◆ **PROBLEM DETAILS**
If a line in the entries below contains "lines", copy it.

(AVAILABLE DATA)

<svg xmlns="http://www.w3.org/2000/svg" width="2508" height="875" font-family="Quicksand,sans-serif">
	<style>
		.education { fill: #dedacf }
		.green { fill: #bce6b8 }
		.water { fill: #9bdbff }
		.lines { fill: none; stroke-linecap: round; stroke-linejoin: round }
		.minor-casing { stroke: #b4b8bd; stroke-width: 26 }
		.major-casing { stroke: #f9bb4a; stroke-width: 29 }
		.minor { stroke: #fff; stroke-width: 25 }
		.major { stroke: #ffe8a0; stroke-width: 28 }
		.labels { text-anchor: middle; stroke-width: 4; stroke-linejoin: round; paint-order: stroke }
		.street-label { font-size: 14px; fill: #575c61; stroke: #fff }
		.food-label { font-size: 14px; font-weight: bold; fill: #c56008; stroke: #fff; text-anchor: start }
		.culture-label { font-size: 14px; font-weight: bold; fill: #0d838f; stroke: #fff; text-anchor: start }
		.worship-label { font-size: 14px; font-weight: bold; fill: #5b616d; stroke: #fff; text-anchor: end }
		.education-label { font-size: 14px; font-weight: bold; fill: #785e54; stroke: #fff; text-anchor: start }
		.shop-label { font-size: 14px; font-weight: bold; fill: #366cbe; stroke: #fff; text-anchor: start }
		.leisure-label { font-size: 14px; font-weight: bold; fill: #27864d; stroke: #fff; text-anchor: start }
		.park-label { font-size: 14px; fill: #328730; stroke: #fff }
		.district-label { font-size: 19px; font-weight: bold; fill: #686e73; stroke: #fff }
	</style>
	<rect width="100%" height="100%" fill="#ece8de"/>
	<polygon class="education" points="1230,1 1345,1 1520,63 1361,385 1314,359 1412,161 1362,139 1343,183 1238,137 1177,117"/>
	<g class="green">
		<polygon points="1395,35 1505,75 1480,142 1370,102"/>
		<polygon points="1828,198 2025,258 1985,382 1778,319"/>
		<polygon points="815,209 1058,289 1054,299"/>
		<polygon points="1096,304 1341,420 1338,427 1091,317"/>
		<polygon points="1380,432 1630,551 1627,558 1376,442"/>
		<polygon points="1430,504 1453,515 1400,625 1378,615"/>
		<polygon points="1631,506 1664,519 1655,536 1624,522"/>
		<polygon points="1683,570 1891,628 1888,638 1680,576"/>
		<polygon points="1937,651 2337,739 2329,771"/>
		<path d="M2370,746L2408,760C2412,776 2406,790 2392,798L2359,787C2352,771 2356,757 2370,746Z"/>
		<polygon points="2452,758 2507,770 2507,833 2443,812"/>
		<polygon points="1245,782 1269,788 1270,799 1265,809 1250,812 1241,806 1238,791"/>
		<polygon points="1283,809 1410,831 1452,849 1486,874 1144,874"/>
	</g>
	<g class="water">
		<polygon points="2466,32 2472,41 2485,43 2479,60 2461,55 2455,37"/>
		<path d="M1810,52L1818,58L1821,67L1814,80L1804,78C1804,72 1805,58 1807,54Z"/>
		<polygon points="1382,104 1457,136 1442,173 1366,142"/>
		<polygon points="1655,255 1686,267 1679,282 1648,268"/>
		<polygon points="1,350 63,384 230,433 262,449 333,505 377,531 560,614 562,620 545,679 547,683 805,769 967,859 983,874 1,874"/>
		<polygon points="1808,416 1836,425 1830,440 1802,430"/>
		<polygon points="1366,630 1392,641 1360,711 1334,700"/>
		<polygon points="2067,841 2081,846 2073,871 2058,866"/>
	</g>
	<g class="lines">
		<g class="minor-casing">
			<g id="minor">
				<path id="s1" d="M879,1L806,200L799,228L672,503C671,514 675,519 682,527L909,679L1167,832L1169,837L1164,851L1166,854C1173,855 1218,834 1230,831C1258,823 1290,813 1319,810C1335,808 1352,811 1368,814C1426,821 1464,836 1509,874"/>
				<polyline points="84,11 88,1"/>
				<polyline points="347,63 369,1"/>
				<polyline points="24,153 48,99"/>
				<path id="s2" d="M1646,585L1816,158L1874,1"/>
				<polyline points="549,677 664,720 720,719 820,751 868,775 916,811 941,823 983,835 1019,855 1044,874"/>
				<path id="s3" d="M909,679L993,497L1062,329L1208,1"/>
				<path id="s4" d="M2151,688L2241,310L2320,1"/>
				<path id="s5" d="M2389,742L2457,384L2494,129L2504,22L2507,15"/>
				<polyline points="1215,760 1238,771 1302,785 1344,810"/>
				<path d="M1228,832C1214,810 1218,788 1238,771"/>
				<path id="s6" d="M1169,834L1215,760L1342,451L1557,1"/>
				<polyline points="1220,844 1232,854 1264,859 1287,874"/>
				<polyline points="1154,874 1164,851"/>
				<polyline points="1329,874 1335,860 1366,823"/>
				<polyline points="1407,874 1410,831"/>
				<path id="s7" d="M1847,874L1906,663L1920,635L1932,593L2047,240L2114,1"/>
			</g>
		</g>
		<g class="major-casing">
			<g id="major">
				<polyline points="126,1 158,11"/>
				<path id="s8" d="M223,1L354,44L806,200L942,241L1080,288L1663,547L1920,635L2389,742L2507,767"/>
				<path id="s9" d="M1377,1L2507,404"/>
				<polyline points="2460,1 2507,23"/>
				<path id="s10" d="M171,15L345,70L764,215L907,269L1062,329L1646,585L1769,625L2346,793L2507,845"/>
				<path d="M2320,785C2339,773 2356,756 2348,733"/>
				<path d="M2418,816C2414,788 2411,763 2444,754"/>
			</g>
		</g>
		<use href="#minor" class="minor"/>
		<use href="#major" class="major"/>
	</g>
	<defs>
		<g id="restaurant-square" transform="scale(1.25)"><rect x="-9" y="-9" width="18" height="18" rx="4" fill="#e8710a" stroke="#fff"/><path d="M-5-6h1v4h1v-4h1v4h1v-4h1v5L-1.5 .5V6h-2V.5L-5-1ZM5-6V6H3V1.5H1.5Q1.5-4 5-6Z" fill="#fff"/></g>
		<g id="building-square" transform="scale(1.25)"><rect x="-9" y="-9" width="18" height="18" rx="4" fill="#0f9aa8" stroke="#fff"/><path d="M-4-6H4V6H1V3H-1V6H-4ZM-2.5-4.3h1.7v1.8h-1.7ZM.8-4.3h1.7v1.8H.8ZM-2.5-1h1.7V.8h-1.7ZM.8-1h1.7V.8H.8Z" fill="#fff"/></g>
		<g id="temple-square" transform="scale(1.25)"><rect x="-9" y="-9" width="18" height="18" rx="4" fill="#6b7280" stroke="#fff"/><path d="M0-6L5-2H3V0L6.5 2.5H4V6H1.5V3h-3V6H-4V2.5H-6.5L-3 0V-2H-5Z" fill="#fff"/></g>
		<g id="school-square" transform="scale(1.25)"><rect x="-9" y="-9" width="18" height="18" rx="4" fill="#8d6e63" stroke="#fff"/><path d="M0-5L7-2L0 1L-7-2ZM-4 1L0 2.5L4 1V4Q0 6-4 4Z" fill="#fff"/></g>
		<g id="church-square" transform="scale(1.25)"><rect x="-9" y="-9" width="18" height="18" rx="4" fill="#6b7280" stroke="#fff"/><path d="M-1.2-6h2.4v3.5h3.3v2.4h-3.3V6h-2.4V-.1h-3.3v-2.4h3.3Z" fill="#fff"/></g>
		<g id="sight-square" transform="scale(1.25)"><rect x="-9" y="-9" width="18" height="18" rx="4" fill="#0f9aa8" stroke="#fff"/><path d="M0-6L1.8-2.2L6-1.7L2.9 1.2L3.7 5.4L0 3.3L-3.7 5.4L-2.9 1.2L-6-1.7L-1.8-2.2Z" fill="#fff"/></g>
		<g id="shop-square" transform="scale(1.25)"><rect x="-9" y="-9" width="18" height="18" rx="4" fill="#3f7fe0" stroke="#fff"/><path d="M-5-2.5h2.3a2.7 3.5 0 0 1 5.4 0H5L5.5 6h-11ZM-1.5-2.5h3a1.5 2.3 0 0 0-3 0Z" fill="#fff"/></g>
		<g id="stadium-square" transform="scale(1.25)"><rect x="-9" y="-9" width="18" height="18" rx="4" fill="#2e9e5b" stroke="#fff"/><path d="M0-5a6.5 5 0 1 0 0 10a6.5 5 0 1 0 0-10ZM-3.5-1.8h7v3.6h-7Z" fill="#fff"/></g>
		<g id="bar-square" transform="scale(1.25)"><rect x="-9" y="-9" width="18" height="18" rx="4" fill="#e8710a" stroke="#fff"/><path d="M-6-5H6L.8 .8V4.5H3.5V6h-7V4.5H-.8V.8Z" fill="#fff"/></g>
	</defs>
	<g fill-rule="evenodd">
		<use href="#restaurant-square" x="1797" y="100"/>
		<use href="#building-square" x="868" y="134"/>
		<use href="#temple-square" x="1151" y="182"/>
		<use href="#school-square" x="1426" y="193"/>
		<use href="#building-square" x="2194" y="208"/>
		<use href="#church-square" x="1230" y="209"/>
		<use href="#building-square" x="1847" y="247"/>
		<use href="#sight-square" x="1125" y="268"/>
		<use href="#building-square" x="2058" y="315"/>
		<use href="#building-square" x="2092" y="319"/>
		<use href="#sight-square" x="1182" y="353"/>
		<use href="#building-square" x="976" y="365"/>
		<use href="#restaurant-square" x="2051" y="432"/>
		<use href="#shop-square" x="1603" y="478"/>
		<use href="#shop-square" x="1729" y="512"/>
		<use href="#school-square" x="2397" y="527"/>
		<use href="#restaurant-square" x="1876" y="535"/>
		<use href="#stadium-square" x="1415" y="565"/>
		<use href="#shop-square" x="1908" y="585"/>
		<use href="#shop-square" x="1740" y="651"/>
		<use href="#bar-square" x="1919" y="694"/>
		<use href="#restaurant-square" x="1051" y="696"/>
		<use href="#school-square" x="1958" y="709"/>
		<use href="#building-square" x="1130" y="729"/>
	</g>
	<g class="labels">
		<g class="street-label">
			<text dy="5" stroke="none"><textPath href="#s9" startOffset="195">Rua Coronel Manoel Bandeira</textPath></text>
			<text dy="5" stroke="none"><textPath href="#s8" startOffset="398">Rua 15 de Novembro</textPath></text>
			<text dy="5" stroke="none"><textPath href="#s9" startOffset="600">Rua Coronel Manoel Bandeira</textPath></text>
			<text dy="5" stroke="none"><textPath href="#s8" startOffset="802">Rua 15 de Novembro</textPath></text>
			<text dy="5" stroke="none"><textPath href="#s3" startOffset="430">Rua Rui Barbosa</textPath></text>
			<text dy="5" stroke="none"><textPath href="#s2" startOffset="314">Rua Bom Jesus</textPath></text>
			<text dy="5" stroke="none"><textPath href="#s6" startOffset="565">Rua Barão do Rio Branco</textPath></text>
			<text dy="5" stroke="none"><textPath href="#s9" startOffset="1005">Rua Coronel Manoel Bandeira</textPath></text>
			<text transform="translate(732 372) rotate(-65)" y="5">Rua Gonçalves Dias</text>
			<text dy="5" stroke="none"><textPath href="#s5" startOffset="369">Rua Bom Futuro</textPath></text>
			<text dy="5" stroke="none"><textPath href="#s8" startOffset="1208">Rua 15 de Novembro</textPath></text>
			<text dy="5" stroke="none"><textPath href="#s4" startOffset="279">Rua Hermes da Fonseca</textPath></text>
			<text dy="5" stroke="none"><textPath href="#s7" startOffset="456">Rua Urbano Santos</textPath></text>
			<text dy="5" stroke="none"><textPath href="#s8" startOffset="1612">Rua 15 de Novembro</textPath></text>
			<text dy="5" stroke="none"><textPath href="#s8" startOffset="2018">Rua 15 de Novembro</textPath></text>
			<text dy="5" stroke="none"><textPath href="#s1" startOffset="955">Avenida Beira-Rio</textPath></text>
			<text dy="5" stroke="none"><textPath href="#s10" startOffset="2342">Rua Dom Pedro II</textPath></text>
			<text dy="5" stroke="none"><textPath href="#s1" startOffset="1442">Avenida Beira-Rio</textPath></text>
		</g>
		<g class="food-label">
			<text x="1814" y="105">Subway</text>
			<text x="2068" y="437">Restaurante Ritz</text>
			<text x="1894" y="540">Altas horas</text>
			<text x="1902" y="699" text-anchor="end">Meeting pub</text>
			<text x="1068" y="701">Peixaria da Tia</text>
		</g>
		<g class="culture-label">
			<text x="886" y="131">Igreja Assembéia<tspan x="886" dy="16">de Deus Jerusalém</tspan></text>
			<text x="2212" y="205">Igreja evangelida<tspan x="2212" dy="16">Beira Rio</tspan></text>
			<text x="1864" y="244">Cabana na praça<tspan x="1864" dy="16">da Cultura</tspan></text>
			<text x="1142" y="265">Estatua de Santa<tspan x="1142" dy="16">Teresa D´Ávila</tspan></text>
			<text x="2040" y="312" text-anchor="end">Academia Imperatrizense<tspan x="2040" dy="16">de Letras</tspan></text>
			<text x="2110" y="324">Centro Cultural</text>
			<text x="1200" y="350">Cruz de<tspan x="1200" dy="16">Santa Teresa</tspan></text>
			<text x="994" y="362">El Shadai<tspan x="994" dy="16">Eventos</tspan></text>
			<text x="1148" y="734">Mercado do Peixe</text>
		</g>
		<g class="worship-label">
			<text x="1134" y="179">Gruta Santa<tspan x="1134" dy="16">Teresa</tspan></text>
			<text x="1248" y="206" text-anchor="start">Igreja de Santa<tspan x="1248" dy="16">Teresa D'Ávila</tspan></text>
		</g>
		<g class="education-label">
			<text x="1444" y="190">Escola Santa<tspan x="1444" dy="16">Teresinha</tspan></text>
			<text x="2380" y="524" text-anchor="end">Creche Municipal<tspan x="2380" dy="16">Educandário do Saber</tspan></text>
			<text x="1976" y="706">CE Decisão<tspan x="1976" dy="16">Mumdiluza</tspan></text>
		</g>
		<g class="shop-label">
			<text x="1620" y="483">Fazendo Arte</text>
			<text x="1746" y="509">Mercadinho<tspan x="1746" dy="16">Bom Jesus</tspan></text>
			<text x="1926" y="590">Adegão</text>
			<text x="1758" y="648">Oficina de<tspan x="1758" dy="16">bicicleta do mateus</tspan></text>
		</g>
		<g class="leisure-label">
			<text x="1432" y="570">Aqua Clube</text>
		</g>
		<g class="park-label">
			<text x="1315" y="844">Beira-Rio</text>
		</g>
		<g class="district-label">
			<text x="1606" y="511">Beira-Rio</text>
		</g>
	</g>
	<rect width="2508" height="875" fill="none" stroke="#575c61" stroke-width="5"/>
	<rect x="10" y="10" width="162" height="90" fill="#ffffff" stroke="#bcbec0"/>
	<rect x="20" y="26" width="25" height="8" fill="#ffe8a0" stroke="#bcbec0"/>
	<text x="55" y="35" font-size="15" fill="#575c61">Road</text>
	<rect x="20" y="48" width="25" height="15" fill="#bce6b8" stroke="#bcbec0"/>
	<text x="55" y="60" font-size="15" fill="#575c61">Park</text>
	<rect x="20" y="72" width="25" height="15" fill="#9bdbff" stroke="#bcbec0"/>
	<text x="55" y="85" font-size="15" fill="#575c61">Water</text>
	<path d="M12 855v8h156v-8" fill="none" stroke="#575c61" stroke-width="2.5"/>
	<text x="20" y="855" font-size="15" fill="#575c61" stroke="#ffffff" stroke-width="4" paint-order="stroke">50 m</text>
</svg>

(End AVAILABLE DATA)

◆ **ANSWER BELOW**
		.lines { fill: none; stroke-linecap: round; stroke-linejoin: round }
	<g class="lines">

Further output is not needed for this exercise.